The sysfs cgroup directory — the mount target for cgroup2 — got tmpfs inode 12.

Meanwhile, mke2fs -d /alpine-root assigns ext2 inodes depth-first alphabetically. After lost+found (inode 11), the first root directory entry is bin/ — ext2 inode 12.

$ debugfs -R 'ls -l /' build/alpine-disk.img
     11   40700   lost+found
     12   40755   bin          <-- same inode number!
     95   40755   dev
     96   40755   etc

When the VFS resolved /mnt/bin:

  1. "mnt" → initramfs /mnt (inode 296) → mount crossing to ext2 root
  2. "bin" → ext2 lookup returns /bin/ with inode 12
  3. Mount table check: inode 12 → hit → cgroup2 filesystem

The ext2 bin/ directory was being transparently replaced by the cgroup2 filesystem root. Every path through /mnt/bin saw cgroup control files instead of Alpine binaries.
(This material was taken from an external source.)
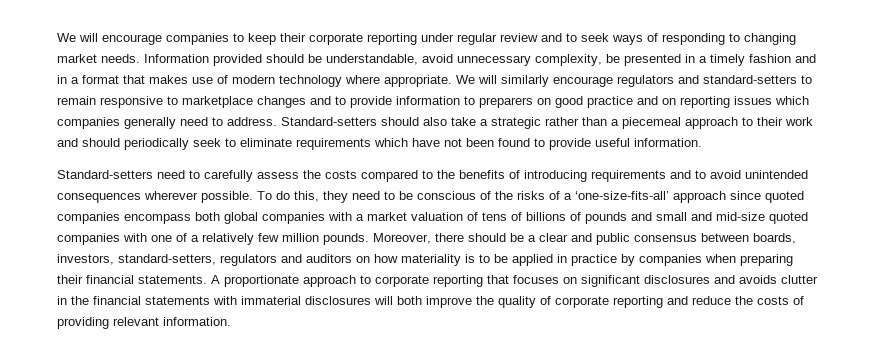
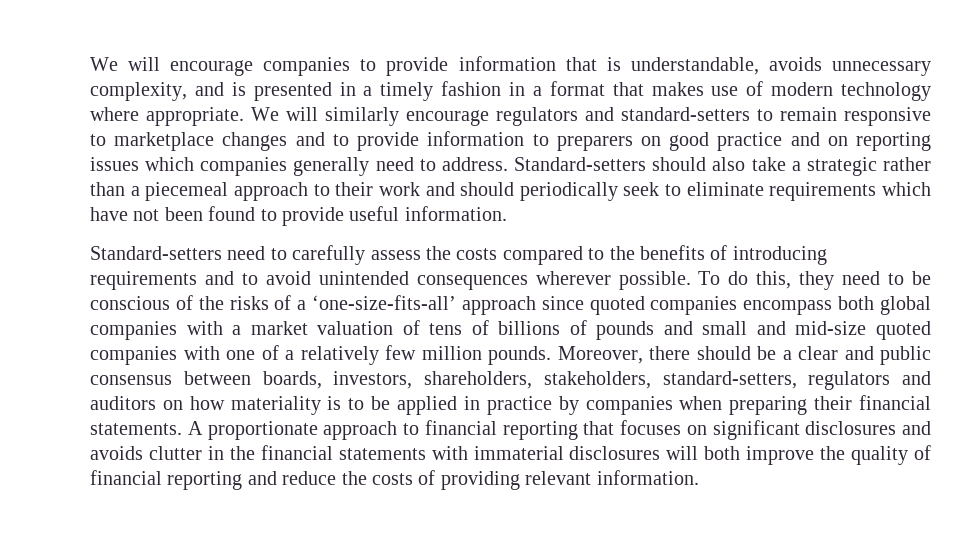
[248,33,796,45] [57,54,620,66] keep their corporate reporting under regular review and to seek ways of responding to changing market needs. Information provided should be understandable, avoid unnecessary complexity, be -> [386,56,932,76] [90,82,246,101] provide information that is understandable, avoids unnecessary complexity, and is
[795,54,816,63] and -> (502, 88) none
(114, 259) none -> [424,371,651,389] shareholders, stakeholders,
[375,275,429,287] corporate -> [424,420,497,435] financial
[555,296,609,308] corporate -> [90,470,162,485] financial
The fix: composite mount keys

The fix is to include a filesystem identifier in the mount key. Each filesystem instance gets a unique device ID from a global atomic counter:

#![allow(unused)]
fn main() {
pub fn alloc_dev_id() -> usize {
    static NEXT_DEV_ID: AtomicUsize = AtomicUsize::new(1);
    NEXT_DEV_ID.fetch_add(1, Ordering::Relaxed)
}
}

The mount table key changes from bare INodeNo to a composite MountKey(dev_id, inode_no):

#![allow(unused)]
fn main() {
pub struct MountKey {
    pub dev_id: usize,
    pub inode_no: INodeNo,
}
}

The Directory trait gets dev_id() and mount_key() methods. Each filesystem propagates its unique dev_id to every directory it creates. TmpFs, ext2, and initramfs all participate.

Now the sysfs cgroup directory has mount key (3, 12) and the ext2 bin/ directory has mount key (5, 12) — different dev_ids, no collision.
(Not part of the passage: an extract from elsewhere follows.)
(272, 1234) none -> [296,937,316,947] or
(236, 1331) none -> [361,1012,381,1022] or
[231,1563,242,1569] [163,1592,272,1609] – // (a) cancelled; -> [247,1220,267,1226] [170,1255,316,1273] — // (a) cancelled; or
Why this was invisible until now

The collision requires:

  1. Multiple TmpFs-backed filesystems consuming from the shared inode counter
  2. An ext2 filesystem whose inode assignments happen to overlap
  3. A mount on one of the overlapping inodes

Before the Alpine disk test, the only ext2 image was the 16MB test disk with a handful of files. Its inode numbers didn't overlap with the sysfs counter. The Alpine minirootfs, with 500+ files in a depth-first layout starting from inode 12, hit the exact range consumed by sysfs during boot.
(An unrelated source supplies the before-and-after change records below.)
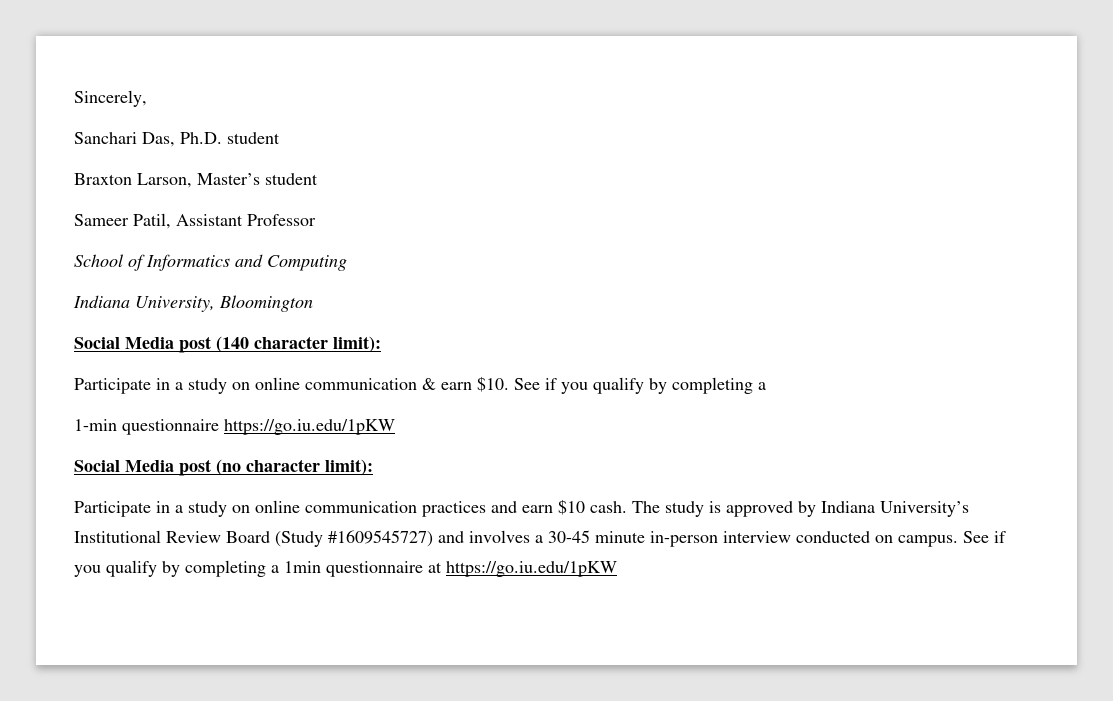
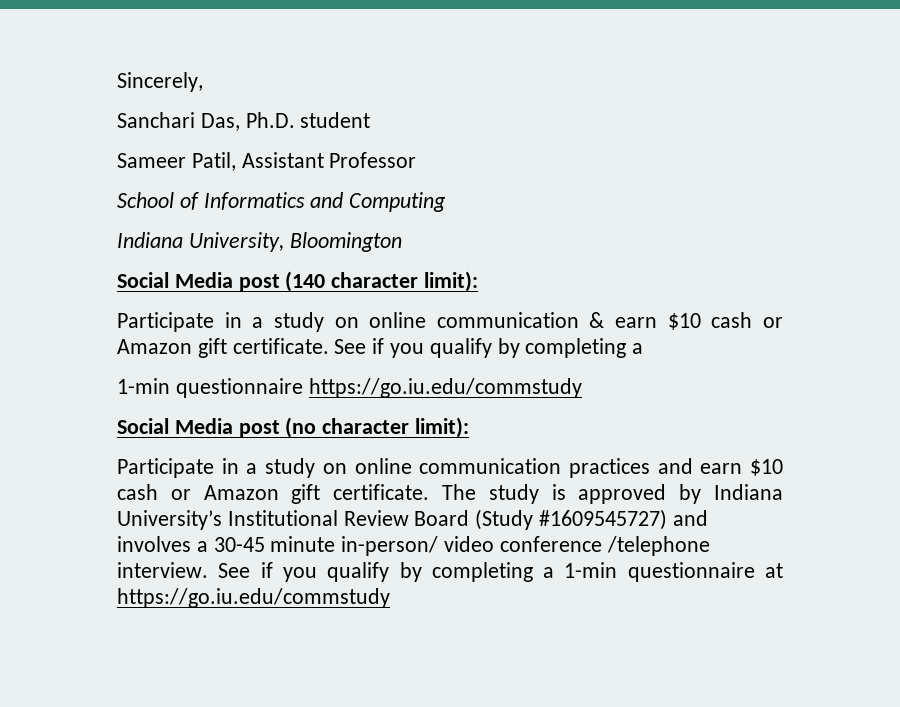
[74,173,318,188] // Braxton Larson, Master’s student -> (371, 120) none
[477,376,509,392] $10. -> [667,312,783,330] [117,338,329,358] $10 cash or Amazon gift certificate.
[224,419,395,435] https://go.iu.edu/1pKW -> [308,378,582,398] https://go.iu.edu/commstudy
[590,501,627,513] cash. -> [117,484,430,504] cash or Amazon gift certificate.
[650,531,1006,547] [74,560,321,577] in-person interview conducted on campus. See if you qualify by completing a 1min -> [341,536,710,556] [117,562,618,582] in-person/ video conference /telephone interview. See if you qualify by completing a 1-min
[446,561,617,577] https://go.iu.edu/1pKW -> [117,588,390,608] https://go.iu.edu/commstudy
This is the same class of bug that Unix solved decades ago with device numbers: inode numbers are only unique within a filesystem, and any global table indexed by inode must also include the device. Linux uses (dev_t, ino_t) pairs throughout its mount infrastructure for exactly this reason.

The test harness

The Alpine integration test (testing/test_alpine.c) validates 7 layers with dependency tracking:

LayerTestsDepends on
1. Foundationext2 mount, file existence, stat
2. ext2 Writecreate, mkdir, symlink, rename, large fileLayer 1
3. chroot + Dynlinkbusybox --help, apk --versionLayer 1
4. APK Databaseapk info, package countLayer 3
5. DNSUDP to 10.0.2.3:53, parse A record
6. TCP HTTPconnect + GET APKINDEX.tar.gzLayer 5
7. apk updatefull package index downloadLayers 3+6

If a layer fails, downstream layers are skipped with clear reporting. The mount key fix unblocked layers 1-2. Layers 3-7 exercise chroot, dynamic linking, DNS, TCP, and the full Alpine package manager.

Debug cleanup

The networking investigation from prior sessions left scattered debug logging across the kernel:

  • POP_COUNT + warn in virtio-net IRQ handler
  • RX_COUNT + packet parser in smoltcp receive path
  • Interface IP dump in UDP sendto

All removed. The permanent improvements (rx_virtq notify fix, UDP connect, process_packets calls, deferred job timer integration) stay.